Task to complete: In the passage on the Pastoral Symphony, reproduce the stretch from "The first sketches" through "been often recorded.", substituting "performance" for "concert".

Passage Block Start

The first sketches of the Pastoral Symphony appeared in 1802. It was composed simultaneously with Beethoven's more famous—and more fiery—Fifth Symphony. Both symphonies were premiered in a long and under-rehearsed concert in the Theater an der Wien in Vienna, on 22 December 1808. The work has become one of the central works of the symphonic repertoire. It is frequently performed, and has been often recorded.
The composer said, the Sixth Symphony is "more the expression of feeling than painting", a point underlined by the title of the first movement ("Awakening of cheerful feelings...").
Description of movements
I. Allegro ma non troppo
The symphony begins with a placid and cheerful movement depicting the composer's feelings as he arrives in the country. The work is in sonata form, and its motifs are extensively developed. At several points Beethoven builds up orchestral texture by multiple repetitions of very short motifs. Yvonne Frindle commented, "the infinite repetition of pattern in nature [is] conveyed through rhythmic cells, its immensity through sustained pure harmonies."

Passage Block End
Data listing Block Start

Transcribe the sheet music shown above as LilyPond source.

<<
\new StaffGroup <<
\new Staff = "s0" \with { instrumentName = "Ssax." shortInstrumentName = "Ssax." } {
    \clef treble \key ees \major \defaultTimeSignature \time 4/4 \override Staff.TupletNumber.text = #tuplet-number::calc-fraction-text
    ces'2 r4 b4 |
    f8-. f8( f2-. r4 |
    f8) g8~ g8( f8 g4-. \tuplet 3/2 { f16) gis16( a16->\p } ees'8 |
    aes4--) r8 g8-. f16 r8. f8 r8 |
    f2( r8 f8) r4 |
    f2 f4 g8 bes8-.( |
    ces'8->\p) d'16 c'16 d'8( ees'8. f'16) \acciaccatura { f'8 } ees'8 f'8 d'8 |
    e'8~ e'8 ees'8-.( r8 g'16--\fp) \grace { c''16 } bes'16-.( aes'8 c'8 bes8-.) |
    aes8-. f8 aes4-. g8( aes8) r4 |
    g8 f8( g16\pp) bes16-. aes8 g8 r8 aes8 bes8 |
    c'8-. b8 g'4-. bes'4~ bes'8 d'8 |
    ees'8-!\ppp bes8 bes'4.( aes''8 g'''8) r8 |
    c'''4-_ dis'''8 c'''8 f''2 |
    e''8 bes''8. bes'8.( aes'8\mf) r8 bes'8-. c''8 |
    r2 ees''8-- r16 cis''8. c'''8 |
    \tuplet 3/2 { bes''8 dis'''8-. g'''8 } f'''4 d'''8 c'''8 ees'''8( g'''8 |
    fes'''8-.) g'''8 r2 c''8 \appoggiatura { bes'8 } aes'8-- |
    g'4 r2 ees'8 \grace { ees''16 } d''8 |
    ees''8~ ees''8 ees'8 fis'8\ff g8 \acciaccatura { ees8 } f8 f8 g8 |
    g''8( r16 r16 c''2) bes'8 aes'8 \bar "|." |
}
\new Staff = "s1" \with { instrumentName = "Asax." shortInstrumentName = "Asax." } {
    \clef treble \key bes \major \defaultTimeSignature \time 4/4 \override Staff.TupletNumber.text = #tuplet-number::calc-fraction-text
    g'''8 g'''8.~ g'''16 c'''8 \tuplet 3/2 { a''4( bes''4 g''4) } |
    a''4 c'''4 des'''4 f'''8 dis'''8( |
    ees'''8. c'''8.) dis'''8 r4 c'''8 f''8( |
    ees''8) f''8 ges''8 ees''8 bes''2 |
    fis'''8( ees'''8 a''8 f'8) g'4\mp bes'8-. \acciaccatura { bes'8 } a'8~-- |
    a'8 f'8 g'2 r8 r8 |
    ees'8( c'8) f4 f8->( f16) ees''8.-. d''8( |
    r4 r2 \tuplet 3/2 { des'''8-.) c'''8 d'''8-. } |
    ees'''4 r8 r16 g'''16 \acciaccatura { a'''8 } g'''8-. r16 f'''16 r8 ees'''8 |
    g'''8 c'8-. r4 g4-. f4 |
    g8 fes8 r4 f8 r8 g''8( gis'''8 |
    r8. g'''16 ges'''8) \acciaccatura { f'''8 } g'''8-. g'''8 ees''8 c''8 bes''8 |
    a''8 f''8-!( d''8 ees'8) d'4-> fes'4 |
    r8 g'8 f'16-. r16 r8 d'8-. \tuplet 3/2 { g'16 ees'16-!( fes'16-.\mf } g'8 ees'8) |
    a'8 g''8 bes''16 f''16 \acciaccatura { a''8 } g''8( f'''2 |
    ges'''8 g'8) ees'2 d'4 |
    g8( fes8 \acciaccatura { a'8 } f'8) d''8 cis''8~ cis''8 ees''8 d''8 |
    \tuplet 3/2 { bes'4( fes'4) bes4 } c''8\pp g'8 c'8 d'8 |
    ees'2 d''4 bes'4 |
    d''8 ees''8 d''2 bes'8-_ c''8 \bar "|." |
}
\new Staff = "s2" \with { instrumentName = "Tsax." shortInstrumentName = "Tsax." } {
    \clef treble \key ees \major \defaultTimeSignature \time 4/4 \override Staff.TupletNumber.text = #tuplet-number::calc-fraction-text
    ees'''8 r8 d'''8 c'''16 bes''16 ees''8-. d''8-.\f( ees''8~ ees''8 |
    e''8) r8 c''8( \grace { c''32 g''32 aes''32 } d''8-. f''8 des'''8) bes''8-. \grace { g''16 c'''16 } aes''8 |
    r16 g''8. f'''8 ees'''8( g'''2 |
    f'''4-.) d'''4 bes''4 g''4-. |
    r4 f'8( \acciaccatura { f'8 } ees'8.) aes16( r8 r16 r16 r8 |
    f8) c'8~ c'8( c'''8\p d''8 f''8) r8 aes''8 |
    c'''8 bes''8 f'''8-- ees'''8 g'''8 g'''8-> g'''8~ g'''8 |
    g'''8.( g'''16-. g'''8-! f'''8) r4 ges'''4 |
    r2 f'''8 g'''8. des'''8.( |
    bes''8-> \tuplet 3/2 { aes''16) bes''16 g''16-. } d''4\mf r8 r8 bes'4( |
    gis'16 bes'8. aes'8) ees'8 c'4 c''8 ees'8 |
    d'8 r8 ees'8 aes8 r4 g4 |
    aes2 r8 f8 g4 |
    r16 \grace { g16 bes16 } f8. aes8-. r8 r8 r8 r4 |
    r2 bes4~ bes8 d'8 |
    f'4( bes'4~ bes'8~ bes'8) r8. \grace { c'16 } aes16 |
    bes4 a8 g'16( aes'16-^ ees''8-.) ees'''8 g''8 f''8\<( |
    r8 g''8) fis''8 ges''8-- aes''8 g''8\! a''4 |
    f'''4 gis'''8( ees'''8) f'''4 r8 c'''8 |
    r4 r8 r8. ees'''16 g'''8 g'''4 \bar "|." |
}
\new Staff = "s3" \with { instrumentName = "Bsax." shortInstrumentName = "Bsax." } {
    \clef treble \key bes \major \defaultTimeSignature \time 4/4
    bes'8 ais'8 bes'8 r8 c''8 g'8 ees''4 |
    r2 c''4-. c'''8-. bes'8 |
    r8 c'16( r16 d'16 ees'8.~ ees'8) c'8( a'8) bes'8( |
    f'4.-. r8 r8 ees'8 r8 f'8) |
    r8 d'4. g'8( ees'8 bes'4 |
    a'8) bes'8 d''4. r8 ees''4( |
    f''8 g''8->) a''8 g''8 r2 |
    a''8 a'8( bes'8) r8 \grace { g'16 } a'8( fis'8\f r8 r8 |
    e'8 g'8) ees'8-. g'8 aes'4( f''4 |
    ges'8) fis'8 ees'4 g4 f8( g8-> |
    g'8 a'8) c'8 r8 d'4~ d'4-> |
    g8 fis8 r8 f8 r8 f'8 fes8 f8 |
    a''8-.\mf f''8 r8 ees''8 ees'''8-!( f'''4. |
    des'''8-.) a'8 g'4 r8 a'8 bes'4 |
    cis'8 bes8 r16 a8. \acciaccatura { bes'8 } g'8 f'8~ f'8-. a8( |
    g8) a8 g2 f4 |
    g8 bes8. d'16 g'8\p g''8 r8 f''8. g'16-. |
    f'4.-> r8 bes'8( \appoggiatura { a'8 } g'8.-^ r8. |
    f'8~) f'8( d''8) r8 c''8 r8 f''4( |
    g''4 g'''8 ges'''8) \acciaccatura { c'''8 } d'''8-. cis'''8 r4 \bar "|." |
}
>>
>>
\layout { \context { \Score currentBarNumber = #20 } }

Data listing Block End

Answer space:
The first sketches of the Pastoral Symphony appeared in 1802. It was composed simultaneously with Beethoven's more famous—and more fiery—Fifth Symphony. Both symphonies were premiered in a long and under-rehearsed performance in the Theater an der Wien in Vienna, on 22 December 1808. The work has become one of the central works of the symphonic repertoire. It is frequently performed, and has been often recorded.